Lunyr, ‘People’s Platform’ connects global knowledge economy
The Internet connects people, resources and activities. It facilitates the exchange of information and supports the cooperative work of writers, editors, lawyers, doctors, educators/teachers, managers, analysts, engineers and others.
The adoption of a system based on the decentralized knowledge discovery framework would have significant and positive social impacts. Consider the following aspects: improved collaboration, ease of knowing how the collaboration is progressing, and security.
Thus a system for decentralized knowledge discovery provides services for secure data exchange, based on rigid access-control policies, adopts cryptography techniques when data is moved through the Internet, and keeps track of all accesses to the data performed by contributors. These are not trivial legal and technical issues, but work as a catalyst in the provision of effective knowledge-sharing collaboration through a decentralized knowledge database.
The term “knowledge economy” was coined by the Organization for Economic Cooperation and Development (OECD) in a 1996 report. The term describes the emergence of economies based on the production, distribution and use of knowledge and information.
By comparison, the economy of the 20th century relied predominantly on the sale of raw resources, commodities and primary processing to generate income and wealth. The key commodity in the knowledge economy, by contrast, is “knowledge” and its use to create new products and services.
Characteristic of the knowledge economy are “man-made brainpower industries” where there is rapid development, and the subsequent merging of new information and communication technologies, creating a global inter-connected economy.
In this global economy, time and distance are compressed through advances in information communication technologies and travel, leading to the intertwining of the world’s economic and cultural systems, in a process known as globalization.
Globalization has been defined as “a set of economic, social, technological, political as well as cultural structures and processes arising from the changing character of the production, consumption and trade of goods and assets that comprise the base of the international political economy.”
Globalization is one of many phenomena within the knowledge economy, and is the result of a larger building process of a world markets that started when mankind first began exploring the world by land and sea expeditions.

▶ Source material
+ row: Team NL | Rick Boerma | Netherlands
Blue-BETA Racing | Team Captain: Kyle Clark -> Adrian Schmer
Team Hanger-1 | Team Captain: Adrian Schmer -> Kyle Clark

▶ Exercise A
From the knowledge economy article above, reproduce the passage starting with "Globalization is one" and going on through "and sea expeditions.".
▶ Exercise B
Translate this sentence from the knowledge economy article into Spanish: "By comparison, the economy of the 20th century relied predominantly on the sale of raw resources, commodities and primary processing to generate income and wealth."

▶ Complete output A
Globalization is one of many phenomena within the knowledge economy, and is the result of a larger building process of a world markets that started when mankind first began exploring the world by land and sea expeditions.

▶ Complete output B
En comparación, la economía del siglo XX dependía predominantemente de la venta de recursos en bruto, productos básicos y procesamiento primario para generar ingresos y riqueza.